Edit: Just tried 8088 MPH. It strangely slows down instead of speeding up?
Edit: Is this just because I'm still using the EU timings described in the 8086/8088 user manual?
Edit: 8088 MPH crashes when starting the credits.

These are the current timings (as currently implemented, according to the 8086/8088 user manual):
https://bitbucket.org/superfury/unipcemu/src/ … 086.c?at=master

Look for cycles_OP for the used EU timings for each instruction.

All EU timings were directly taken from: http://matthieu.benoit.free.fr/cross/data_she … sers_Manual.pdf

Should I substract 4 cycles/memory access(each byte/word memory access done during the instruction)? Would that increase the 8088 MPH speed to it's correct speed?
Edit: I've just restored the documented timings from the user manual to the IN/OUT instructions, while applying the new defines for applying memory/IO cycles to it(10 or 8 cycles).

superfury wrote:

Do BIU cycles still continue during execution phase of the EU?

Yes.
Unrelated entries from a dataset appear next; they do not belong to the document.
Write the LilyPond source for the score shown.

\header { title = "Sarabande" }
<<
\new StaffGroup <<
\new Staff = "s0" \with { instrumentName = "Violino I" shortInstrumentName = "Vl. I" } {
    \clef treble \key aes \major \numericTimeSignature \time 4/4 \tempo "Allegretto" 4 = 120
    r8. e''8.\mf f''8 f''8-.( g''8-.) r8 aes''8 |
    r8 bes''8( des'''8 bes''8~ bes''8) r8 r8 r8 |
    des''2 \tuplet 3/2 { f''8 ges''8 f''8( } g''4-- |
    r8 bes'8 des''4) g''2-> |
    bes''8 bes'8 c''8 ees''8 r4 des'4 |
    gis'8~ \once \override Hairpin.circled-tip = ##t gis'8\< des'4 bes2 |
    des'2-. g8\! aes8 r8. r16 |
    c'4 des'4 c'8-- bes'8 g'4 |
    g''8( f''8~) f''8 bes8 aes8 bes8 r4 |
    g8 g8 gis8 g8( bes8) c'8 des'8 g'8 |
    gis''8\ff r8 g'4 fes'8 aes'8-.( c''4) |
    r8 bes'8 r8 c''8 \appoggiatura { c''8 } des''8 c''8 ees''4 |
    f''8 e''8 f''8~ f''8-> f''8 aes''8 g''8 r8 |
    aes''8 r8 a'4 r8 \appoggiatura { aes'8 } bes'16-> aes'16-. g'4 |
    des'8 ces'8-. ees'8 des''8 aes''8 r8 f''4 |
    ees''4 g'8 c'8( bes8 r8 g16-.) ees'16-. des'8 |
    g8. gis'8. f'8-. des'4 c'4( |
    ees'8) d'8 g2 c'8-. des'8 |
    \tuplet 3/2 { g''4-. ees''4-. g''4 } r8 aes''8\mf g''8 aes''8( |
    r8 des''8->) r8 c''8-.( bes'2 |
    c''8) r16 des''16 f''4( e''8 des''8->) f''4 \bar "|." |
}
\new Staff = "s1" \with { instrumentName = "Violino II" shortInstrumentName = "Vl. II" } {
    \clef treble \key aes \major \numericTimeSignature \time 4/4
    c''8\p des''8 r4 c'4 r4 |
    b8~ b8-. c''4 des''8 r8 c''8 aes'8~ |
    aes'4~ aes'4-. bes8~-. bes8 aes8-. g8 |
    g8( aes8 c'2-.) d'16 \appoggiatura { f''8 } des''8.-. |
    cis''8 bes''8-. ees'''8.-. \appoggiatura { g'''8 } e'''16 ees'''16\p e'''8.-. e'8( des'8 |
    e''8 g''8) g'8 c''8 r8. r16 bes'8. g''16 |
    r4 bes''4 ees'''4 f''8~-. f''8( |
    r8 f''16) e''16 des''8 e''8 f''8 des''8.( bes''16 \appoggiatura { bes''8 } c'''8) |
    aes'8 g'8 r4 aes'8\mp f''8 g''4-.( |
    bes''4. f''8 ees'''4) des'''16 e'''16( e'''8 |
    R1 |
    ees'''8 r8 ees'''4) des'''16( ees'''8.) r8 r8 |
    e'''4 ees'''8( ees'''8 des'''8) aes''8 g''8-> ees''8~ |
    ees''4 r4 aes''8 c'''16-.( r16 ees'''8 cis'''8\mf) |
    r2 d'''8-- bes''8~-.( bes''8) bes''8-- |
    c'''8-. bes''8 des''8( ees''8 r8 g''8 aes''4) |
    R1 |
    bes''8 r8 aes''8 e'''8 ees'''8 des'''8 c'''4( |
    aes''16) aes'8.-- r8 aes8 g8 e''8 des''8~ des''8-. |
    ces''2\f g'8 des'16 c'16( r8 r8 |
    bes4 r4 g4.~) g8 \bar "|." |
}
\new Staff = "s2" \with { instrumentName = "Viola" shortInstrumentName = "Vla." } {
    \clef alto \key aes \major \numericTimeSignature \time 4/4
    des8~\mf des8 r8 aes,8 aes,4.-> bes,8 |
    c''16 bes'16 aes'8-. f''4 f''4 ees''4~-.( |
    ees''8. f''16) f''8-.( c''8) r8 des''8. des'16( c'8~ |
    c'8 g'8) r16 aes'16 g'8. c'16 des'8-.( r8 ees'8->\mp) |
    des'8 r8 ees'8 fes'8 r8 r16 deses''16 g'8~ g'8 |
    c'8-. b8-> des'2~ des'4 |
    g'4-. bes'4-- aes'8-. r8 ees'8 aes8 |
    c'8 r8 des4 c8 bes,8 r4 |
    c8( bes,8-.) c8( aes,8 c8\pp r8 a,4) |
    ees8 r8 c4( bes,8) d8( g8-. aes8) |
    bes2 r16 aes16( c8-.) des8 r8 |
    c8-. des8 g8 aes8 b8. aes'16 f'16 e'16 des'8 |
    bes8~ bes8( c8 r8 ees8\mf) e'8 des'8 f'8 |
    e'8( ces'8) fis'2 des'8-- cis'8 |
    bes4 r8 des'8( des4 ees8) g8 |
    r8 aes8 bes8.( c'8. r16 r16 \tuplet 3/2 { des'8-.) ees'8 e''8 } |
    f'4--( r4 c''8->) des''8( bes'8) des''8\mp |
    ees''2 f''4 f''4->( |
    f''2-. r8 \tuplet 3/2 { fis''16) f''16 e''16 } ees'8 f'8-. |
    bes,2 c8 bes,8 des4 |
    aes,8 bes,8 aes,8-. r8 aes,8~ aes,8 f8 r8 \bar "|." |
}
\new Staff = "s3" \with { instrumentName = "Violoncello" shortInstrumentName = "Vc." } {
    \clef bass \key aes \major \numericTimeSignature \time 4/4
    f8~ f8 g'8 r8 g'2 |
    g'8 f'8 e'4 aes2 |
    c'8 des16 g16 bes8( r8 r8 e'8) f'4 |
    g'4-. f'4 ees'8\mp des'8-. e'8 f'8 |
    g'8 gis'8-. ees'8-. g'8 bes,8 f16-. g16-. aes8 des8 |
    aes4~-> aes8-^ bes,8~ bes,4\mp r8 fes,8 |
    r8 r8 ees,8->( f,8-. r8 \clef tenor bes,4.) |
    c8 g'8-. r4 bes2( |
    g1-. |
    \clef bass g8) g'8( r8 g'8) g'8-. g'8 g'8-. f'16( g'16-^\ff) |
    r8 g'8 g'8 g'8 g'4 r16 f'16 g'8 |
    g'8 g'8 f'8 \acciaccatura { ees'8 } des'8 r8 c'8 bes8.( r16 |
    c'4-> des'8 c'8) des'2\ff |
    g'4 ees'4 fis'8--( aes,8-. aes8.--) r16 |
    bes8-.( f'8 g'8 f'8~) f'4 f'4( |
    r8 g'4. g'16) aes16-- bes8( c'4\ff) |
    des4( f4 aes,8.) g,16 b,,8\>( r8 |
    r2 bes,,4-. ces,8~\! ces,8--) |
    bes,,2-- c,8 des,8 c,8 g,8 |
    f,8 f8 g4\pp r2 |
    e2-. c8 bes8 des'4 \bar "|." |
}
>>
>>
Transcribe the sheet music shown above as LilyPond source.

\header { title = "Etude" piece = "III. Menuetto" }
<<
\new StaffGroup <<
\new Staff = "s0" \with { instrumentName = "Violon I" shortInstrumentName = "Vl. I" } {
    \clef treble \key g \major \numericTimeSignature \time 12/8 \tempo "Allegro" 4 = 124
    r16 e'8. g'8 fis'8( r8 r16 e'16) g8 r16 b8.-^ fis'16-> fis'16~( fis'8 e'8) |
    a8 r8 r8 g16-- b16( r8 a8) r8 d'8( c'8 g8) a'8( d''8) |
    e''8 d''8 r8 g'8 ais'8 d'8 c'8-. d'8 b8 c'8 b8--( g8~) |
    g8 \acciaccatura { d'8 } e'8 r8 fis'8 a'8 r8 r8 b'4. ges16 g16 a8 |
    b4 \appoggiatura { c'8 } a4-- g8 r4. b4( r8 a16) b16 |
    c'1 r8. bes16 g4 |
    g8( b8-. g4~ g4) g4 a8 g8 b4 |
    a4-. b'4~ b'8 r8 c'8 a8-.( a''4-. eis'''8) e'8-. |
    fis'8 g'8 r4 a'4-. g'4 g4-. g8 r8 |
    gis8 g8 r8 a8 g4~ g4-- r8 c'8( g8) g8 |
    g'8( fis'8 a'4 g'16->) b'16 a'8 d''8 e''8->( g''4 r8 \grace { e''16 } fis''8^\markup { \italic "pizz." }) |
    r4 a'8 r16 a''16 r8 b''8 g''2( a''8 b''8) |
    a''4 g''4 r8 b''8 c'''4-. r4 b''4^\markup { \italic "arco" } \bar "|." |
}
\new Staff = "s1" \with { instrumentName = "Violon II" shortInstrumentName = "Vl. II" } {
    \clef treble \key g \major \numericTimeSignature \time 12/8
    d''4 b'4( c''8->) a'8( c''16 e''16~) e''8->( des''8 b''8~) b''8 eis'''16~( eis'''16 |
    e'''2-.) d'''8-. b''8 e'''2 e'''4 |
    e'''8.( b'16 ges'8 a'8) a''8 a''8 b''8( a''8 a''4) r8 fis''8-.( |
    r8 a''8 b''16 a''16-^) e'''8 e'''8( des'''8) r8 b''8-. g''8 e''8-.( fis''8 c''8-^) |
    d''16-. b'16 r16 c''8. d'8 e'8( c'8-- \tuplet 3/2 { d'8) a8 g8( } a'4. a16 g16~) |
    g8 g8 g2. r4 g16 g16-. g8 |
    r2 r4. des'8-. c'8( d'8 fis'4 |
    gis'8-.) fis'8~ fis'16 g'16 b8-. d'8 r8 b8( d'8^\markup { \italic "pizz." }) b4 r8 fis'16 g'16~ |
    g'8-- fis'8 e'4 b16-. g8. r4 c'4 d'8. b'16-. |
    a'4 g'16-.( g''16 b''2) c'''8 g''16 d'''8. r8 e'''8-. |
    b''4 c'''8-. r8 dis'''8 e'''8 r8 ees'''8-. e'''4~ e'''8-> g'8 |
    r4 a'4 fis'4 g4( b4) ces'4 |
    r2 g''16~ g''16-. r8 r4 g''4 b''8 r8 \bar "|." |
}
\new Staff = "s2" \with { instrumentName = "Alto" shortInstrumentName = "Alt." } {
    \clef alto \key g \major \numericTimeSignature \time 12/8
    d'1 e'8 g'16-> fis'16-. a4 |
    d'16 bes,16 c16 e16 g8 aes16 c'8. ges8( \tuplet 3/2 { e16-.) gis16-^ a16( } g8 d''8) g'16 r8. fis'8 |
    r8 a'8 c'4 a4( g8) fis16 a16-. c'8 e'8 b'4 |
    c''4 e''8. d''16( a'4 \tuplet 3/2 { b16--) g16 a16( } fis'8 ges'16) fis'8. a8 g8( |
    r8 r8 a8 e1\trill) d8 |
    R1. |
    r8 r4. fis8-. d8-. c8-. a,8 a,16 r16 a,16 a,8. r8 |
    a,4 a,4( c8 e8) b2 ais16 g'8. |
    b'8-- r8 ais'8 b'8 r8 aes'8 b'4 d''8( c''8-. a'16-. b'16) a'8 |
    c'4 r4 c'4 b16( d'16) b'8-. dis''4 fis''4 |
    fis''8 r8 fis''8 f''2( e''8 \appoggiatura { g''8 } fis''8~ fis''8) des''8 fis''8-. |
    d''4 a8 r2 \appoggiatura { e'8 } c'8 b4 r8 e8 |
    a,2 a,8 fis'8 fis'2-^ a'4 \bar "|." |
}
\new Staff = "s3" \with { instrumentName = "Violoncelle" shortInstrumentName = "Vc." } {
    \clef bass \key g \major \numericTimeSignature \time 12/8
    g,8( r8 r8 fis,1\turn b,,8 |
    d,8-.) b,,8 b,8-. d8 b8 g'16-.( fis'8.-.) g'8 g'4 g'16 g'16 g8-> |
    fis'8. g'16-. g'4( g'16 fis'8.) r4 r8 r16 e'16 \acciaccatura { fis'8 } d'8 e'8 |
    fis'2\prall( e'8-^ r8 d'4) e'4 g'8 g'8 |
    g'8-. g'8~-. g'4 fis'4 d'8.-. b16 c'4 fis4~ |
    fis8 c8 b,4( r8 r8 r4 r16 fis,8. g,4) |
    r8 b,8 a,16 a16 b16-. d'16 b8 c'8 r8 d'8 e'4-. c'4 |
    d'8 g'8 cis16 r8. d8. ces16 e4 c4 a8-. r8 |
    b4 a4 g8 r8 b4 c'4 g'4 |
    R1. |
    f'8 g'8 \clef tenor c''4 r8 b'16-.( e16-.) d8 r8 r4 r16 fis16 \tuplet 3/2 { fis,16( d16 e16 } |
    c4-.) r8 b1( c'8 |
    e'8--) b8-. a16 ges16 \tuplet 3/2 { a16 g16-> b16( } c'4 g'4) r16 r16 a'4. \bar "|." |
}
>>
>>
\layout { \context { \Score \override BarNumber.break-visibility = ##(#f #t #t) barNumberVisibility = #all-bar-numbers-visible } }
If nothing else the BIU will be busy prefetching from CS:IP. If you mean does the CPU execute some part of the instruction while it is waiting for the BIU to do some work I do not know about that. I work under the assumption that the CPU will need all the data (all sources) available before starting the execution of said instruction.

That being said a good number of instruction do BIU work at the end for writing out stuff. In CAPE in that situation the EU is simply waiting.

What about jumps? If a jump is taken(16 cycles), does that mean the prefetch is fully filled(16/4=~4 bytes(or 3) fetched at the new address, 3/4 depending on the starting T cycle of the execution phase)? If it only will reload one byte, how long (in cycles) is the prefetch stalled? In this example, is it always stalled for 12 cycles, or is it using some kind of formula depending on the T-state?

I've just modified the writeback to not start until the execution phase is finished. 8088 MPH now reports 1568 cycles(no 4 cycles/memory access applied yet.).

Also, does the CPU disable prefetching after a jump until the next instruction starts it's fetch phase? So 16 cycles disabled with most jumps?

I've substracted 4 cycles/bus access from all instruction and their variants that use them, but I still get a metric cycle count of 1542? Why is this so low?

Edit: Also, the (I)DIV timings have been reimplemented(they were lost at some point during conversion).
Edit: The demo is ridiculously slow now and the Delorean car has about 1 disappearance(one wave of background lines from bottom to top(covering the entire sprite halfway), on even/odd lines) each second. The Kefrens Bars mess up as usual:

Also, the music hangs with a high note(1000Hz?) during the 3D pyramid? Becomes silent during the faces of the creators of 8088 MPH, then a reasonably soft high tone while it's hanging at the credits.